Android has governor steps in the kernel depending on load and how aggressive the maker wants to set the phone up.
If a benchmark app is supposed to bench a phone you want max out clocks to keep it repeatable and not the soc running different cores at different clock speeds and in idle states.
But the phones don't run that way any other time, so what you get is a false sense of performance.
So if apple sets an aggressive governor and maxes CPU speeds with light use and some android benchmarks are not telling the kernel to run max clocks its cheating?
What many Android manufacturers have done is to only adjust the SoC's clock speeds when certain benchmark apps are running. Apple and Motorola do not do that. As no one has reported inconsistent benchmark results for the phones from those manufacturers, it wouldn't appear as though they're treating them any different from any other application.
You can change performance governors in the kernel anyways so if I go and turn max performance on my gs4 is that cheating when I go for record bench runs?
If you want to manually change the way your phone's SoC operates that's your own business. However, you wouldn't try to claim that the performance that you get is the same as a stock phone.
Think of it this way, imagine that you go to a car dealership and are looking at cars. You see one that people have said has 350 HP. You take the care out on their test track and test drive the car, like it and decide to purchase it.

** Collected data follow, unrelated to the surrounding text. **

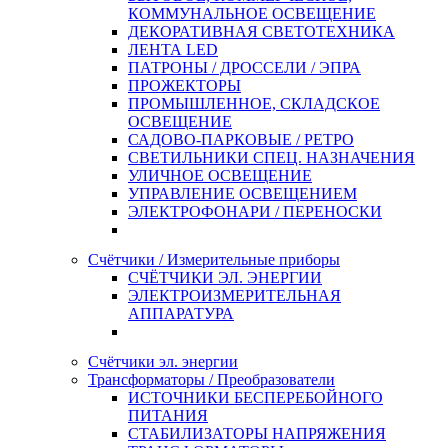
КОММУНАЛЬНОЕ ОСВЕЩЕНИЕ
ДЕКОРАТИВНАЯ СВЕТОТЕХНИКА
ЛЕНТА LED
ПАТРОНЫ / ДРОССЕЛИ / ЭПРА
ПРОЖЕКТОРЫ
ПРОМЫШЛЕННОЕ, СКЛАДСКОЕ
ОСВЕЩЕНИЕ
САДОВО-ПАРКОВЫЕ / РЕТРО
СВЕТИЛЬНИКИ СПЕЦ. НАЗНАЧЕНИЯ
УЛИЧНОЕ ОСВЕЩЕНИЕ
УПРАВЛЕНИЕ ОСВЕЩЕНИЕМ
ЭЛЕКТРОФОНАРИ / ПЕРЕНОСКИ
Счётчики / Измерительные приборы
СЧЁТЧИКИ ЭЛ. ЭНЕРГИИ
ЭЛЕКТРОИЗМЕРИТЕЛЬНАЯ
АППАРАТУРА
Счётчики эл. энергии
Трансформаторы / Преобразователи
ИСТОЧНИКИ БЕСПЕРЕБОЙНОГО
ПИТАНИЯ
СТАБИЛИЗАТОРЫ НАПРЯЖЕНИЯ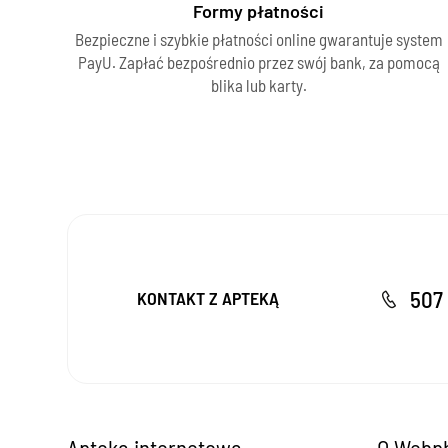
Formy płatności
Bezpieczne i szybkie płatności online gwarantuje system
PayU. Zapłać bezpośrednio przez swój bank, za pomocą
blika lub karty.
507 
KONTAKT Z APTEKĄ
Apteka internetowa
O Webph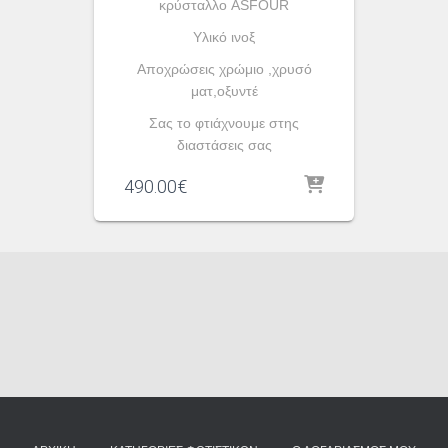
κρύσταλλο ASFOUR
Yλικό ινοξ
Αποχρώσεις χρώμιο ,χρυσό
ματ,οξυντέ
Σας το φτιάχνουμε στης
διαστάσεις σας
490.00
€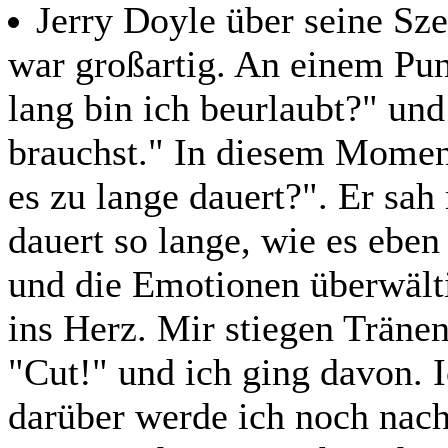
Jerry Doyle über seine Sz
war großartig. An einem Pun
lang bin ich beurlaubt?" und
brauchst." In diesem Momen
es zu lange dauert?". Er sah
dauert so lange, wie es eben
und die Emotionen überwälti
ins Herz. Mir stiegen Tränen
"Cut!" und ich ging davon. I
darüber werde ich noch nach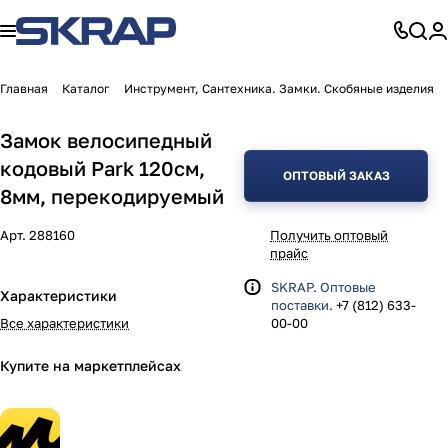
Главная
Каталог
Инструмент, Сантехника. Замки. Скобяные изделия
Замок велосипедный
кодовый Park 120см,
ОПТОВЫЙ ЗАКАЗ
8мм, перекодируемый
Арт.
288160
Получить оптовый
прайс
SKRAP. Оптовые
Характеристики
поставки.
+7 (812) 633-
Все характеристики
00-00
Купите на маркетплейсах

However when you get it home, you notice that you're not getting the advertised level of power. When you ask the dealer about it, he calmly explains that the only time you actually get that much power from the car is only if you're test-driving it (because otherwise the fuel efficiency would be terrible), but now that you've bought it, it won't operate in that mode unless you're on their test track.

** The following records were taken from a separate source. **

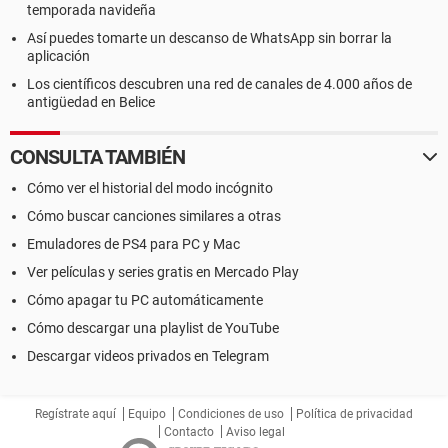
temporada navideña
Así puedes tomarte un descanso de WhatsApp sin borrar la
aplicación
Los científicos descubren una red de canales de 4.000 años de
antigüedad en Belice
CONSULTA TAMBIÉN
Cómo ver el historial del modo incógnito
Cómo buscar canciones similares a otras
Emuladores de PS4 para PC y Mac
Ver películas y series gratis en Mercado Play
Cómo apagar tu PC automáticamente
Cómo descargar una playlist de YouTube
Descargar videos privados en Telegram
Regístrate aquí
Equipo
Condiciones de uso
Política de privacidad
Contacto
Aviso legal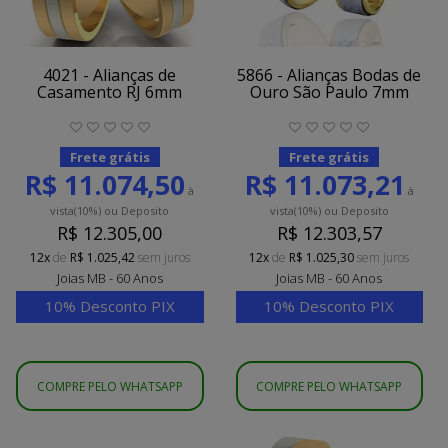
4021 - Alianças de
5866 - Alianças Bodas de
Casamento RJ 6mm
Ouro São Paulo 7mm
Frete grátis
Frete grátis
R$ 11.074,50
R$ 11.073,21
à
à
vista
(10%)
ou Deposito
vista
(10%)
ou Deposito
R$ 12.305,00
R$ 12.303,57
12x
de
R$ 1.025,42
sem juros
12x
de
R$ 1.025,30
sem juros
Joias MB - 60 Anos
Joias MB - 60 Anos
10% Desconto PIX
10% Desconto PIX
COMPRE PELO WHATSAPP
COMPRE PELO WHATSAPP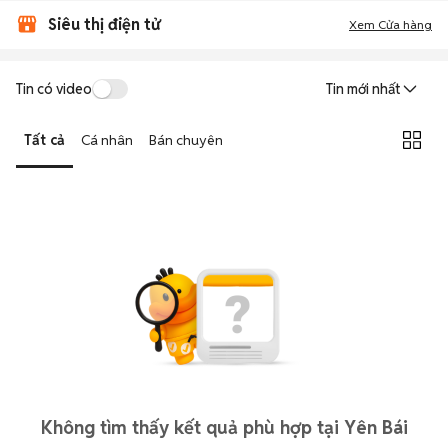
Siêu thị điện tử
Xem Cửa hàng
Tin có video
Tin mới nhất
Tất cả
Cá nhân
Bán chuyên
Không tìm thấy kết quả phù hợp tại Yên Bái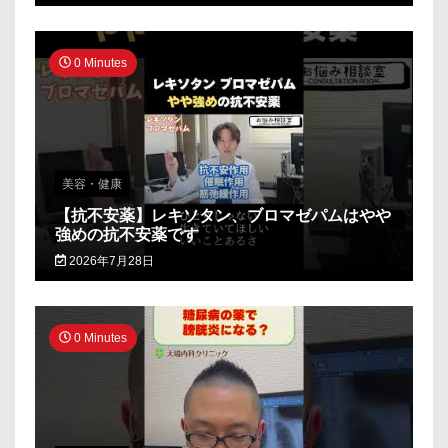
0 Minutes
美容・健康
【抗不安薬】レキソタン、ブロマゼパムはやや
強めの抗不安薬です
2026年7月28日
0 Minutes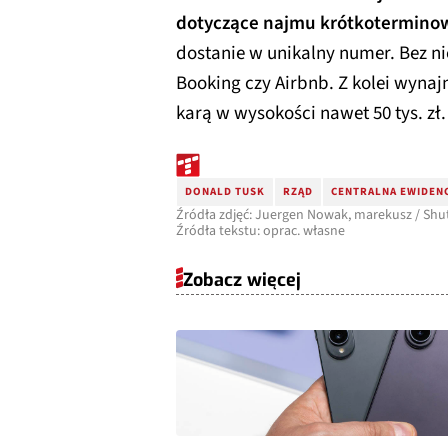
dotyczące najmu krótkotermino
dostanie w unikalny numer. Bez n
Booking czy Airbnb. Z kolei wynaj
karą w wysokości nawet 50 tys. zł.
DONALD TUSK
RZĄD
CENTRALNA EWIDEN
Źródła zdjęć: Juergen Nowak, marekusz / Shu
Źródła tekstu: oprac. własne
Zobacz więcej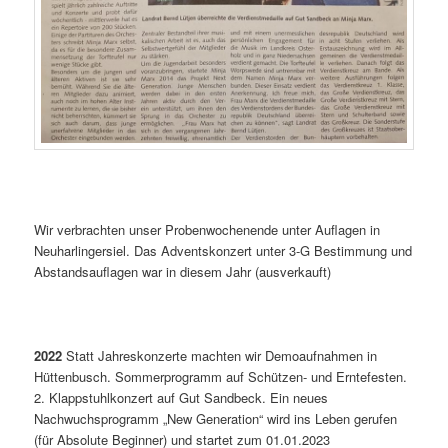
Wir verbrachten unser Probenwochenende unter Auflagen in
Neuharlingersiel. Das Adventskonzert unter 3-G Bestimmung und
Abstandsauflagen war in diesem Jahr (ausverkauft)
2022
Statt Jahreskonzerte machten wir Demoaufnahmen in
Hüttenbusch. Sommerprogramm auf Schützen- und Erntefesten.
2. Klappstuhlkonzert auf Gut Sandbeck. Ein neues
Nachwuchsprogramm „New Generation“ wird ins Leben gerufen
(für Absolute Beginner) und startet zum 01.01.2023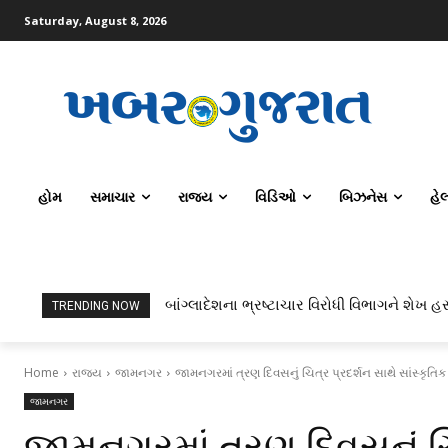
Saturday, August 8, 2026
હોમ
સમાચાર
રાજ્ય
વિડિઓ
બિઝનેસ
હે
બાંગ્લાદેશના ભ્રષ્ટાચાર વિરોધી વિભાગને શેખ હસ
ટોપર્સ કોમ્પ્યુટર સાયન્સ અને AI કરતાં સિ
TRENDING NOW
Home
રાજ્ય
જામનગર
જામનગરમાં ત્રણ દિવસનું ચિત્ર પ્રદર્શન સાથે સાંસ્કૃતિક
જામનગર
જામનગરમાં ત્રણ દિવસનું ચિ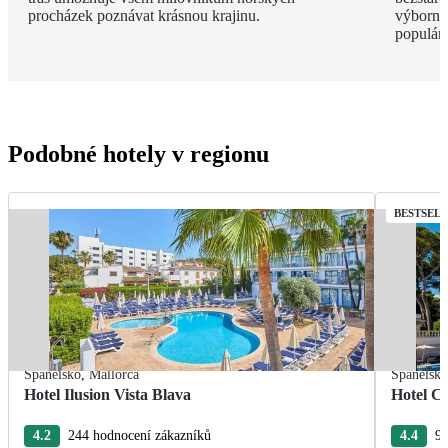
procházek poznávat krásnou krajinu.
výborný
populárn
Podobné hotely v regionu
BESTSEL
Španělsko
,
Mallorca
Španělsk
Hotel Ilusion Vista Blava
Hotel C
4.2
244 hodnocení zákazníků
4.4
96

If you're savvy enough, you can go online and find a hack that someone else made that will allow you to program the ECU to always run at 350 HP, but then you're getting fewer than the advertised MPG.
I'd be interested in seeing someone try to trick the phone to running in its benchmark mode for the battery life tests to see how much of a difference it makes. If they want to rig the phone to report false performance figures, then they have to accept what it will do to the battery life.